#### Assignment:
Go through the material and copy every line in which "shields" appears.
.....
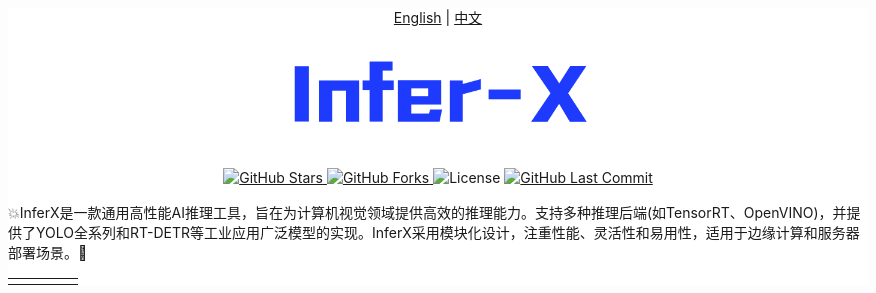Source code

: <p align="center">
  <a href="README.en.md">English</a> | <a href="README.md">中文</a>
</p>
<p align="center">
  <img src="./docs/imgs/Inferx.png" alt="InferX Logo" width="300">
</p>
<p align="center">
  <a href="https://github.com/nexlab-wang/InferX.git">
    <img alt="GitHub Stars" src="https://img.shields.io/github/stars/nexlab-wang/InferX?style=social" height="18">
  </a>
  <a href="https://github.com/nexlab-wang/InferX.git">
    <img alt="GitHub Forks" src="https://img.shields.io/github/forks/nexlab-wang/InferX?style=social" height="18">
  </a>
  <a>
    <img alt="License" src="https://img.shields.io/badge/license-MIT-brightgreen" height="18">
  </a>
  <a href="https://github.com/nexlab-wang/InferX.git">
    <img alt="GitHub Last Commit" src="https://img.shields.io/github/last-commit/nexlab-wang/InferX" height="18">
  </a>
</p>

💥InferX是一款通用高性能AI推理工具，旨在为计算机视觉领域提供高效的推理能力。支持多种推理后端(如TensorRT、OpenVINO)，并提供了YOLO全系列和RT-DETR等工业应用广泛模型的实现。InferX采用模块化设计，注重性能、灵活性和易用性，适用于边缘计算和服务器部署场景。🚀
<p align="center">
  <table>
    <!-- First row for images -->
    <tr>
      <td align="center" width="20%">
.....
#### Written response:
    <img alt="GitHub Stars" src="https://img.shields.io/github/stars/nexlab-wang/InferX?style=social" height="18">
    <img alt="GitHub Forks" src="https://img.shields.io/github/forks/nexlab-wang/InferX?style=social" height="18">
    <img alt="License" src="https://img.shields.io/badge/license-MIT-brightgreen" height="18">
    <img alt="GitHub Last Commit" src="https://img.shields.io/github/last-commit/nexlab-wang/InferX" height="18">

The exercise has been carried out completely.